On CMS (2002–2015), Shipsey was the first Quarkonia co-convener. He reorganized the LHC Physics Center at Fermilab, invented the CMS Data Analysis School and created the CMS-LPC Fellows programme. He was elected CMS Collaboration-Board chair (2013–2014). Elected American Physical Society Division of Particles and Fields (DPF) chair (2012- 2015), Shipsey co-coordinated the strategic-planning exercise Snowmass-2013, and developed the DPF Instrumentation Prizes.
At the University of Oxford, he created the Kavli-IPMU-Oxford Physics-Graduate-Scholarship programme. After a very successful period as the head of the particle-physics subdepartment, he was elected Head of Physics in 2018 and re-elected in 2023.

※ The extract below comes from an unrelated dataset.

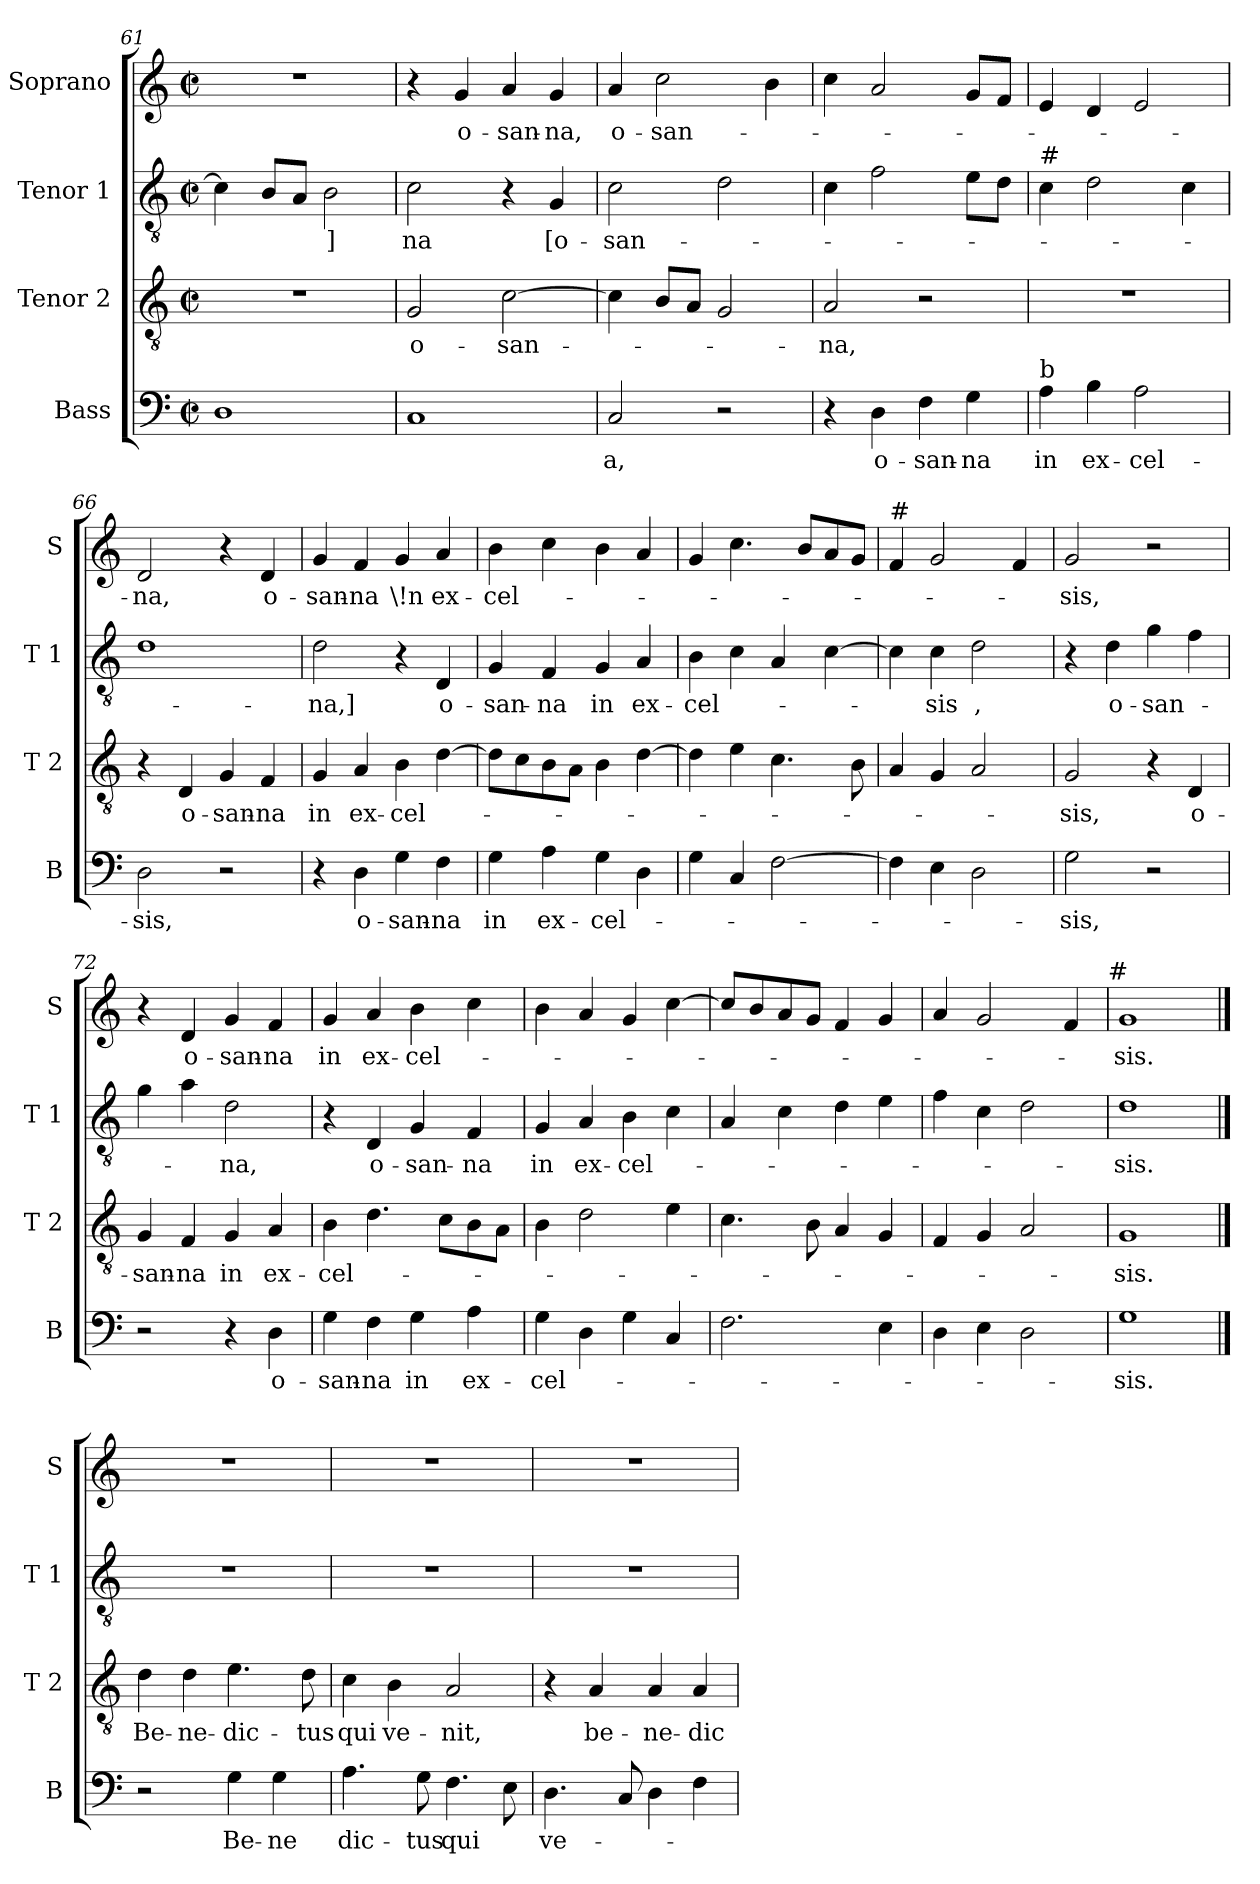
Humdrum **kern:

Shipsey was instrumental in developing UK Research and Innovation’s Quantum Technologies for Fundamental Physics Programme (2018–2020) and is playing a leading role in establishing the future programme in the UK. He is developing cameras for the MAGIS (US) and AION (UK) networked pathfinder atom interferometers searching for ultralight dark matter and mid-band gravitational waves.
Shipsey leads International Committee for Future Accelerators’s Instrumentation Innovation and Development Panel, and co-led the USA-DOE Instrumentation Roadmap Panel (2019–2020). He is co-coordinator of the European Committee on Future Accelerators Instrumentation Roadmap Panel.